By: Maisie Stout
Early morning on March 1st many people were awoken by thunder and loud wind as a powerful storm came bustling through many parts of West Virginia. Flash flood warnings were in effect at around 7:30 until 10:30 am. According to the National Weather Service, winds speeds reached 60 miles per hour. It continued to storm all morning, making many students and teachers anxious. Many counties decided to have an early dismissal as a safety precaution, although Jackson was not one of them.
To make matters worse, a tornado warning went into effect at around 10:00, advising people to take shelter. Students at Ripley High were instructed to remain in their current class rooms and stay away from windows. These precautions only lasted through one class period though, so other than the actual storm it was a regular school day.
“I thought the tornado warning was stressful,” sophomore Brooke Hatcher said.

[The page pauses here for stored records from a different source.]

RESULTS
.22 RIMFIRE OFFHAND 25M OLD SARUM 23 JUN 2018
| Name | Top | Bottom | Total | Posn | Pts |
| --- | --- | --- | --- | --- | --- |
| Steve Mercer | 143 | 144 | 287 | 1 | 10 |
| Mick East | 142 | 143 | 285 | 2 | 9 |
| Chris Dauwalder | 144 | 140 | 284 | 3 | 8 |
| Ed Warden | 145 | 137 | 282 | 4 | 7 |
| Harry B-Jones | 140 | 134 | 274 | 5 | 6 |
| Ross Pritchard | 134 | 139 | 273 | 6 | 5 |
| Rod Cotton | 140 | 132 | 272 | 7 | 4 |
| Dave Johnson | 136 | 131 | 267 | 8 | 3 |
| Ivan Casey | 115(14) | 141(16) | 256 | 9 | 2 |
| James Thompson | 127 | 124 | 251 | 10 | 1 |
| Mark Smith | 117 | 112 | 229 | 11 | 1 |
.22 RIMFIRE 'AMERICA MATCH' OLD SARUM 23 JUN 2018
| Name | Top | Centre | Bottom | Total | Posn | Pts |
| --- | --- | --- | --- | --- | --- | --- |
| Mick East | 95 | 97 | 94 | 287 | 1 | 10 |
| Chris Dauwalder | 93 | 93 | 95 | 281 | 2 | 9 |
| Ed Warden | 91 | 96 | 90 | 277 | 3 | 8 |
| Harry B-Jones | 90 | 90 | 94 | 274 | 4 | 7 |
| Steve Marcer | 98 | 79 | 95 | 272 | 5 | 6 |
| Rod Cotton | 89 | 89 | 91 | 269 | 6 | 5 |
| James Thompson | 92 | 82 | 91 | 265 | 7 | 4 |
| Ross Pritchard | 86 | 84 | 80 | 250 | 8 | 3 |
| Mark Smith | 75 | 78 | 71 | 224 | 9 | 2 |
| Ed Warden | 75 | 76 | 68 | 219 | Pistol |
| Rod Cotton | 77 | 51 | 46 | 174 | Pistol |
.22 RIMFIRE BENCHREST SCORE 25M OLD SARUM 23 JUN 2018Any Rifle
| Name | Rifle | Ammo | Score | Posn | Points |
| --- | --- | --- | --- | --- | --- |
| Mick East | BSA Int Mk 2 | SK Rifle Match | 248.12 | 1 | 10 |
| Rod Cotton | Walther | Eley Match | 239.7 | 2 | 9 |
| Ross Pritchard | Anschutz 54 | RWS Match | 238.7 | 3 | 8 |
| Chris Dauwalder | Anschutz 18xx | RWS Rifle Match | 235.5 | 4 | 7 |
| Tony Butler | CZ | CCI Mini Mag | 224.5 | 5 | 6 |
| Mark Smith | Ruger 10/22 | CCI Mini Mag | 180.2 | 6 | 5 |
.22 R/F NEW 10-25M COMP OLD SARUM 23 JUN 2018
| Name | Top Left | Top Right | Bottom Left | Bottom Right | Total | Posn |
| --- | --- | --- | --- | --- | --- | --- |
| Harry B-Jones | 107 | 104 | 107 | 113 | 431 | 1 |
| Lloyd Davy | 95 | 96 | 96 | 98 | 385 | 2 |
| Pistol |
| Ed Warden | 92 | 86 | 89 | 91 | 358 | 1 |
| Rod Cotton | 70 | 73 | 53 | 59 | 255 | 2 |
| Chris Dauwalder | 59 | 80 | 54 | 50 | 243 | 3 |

Results of the storm are wide-spread; thousands of people all across West Virginia lost power. More than 93,000 Appalachian Power customers lost power Wednesday, and many of them will likely not get it back until the weekend. Many members of Jackson County also lost power, around 1,200 people were out of power as of Wednesday evening.
“I lost power in the storm and it isn’t scheduled to come back until Saturday at ten pm. My house has been like an ice cube for the past couple of days,” junior Kalyn Ring said.
Although many people lost power, there was no significant flooding or damage done by the storm.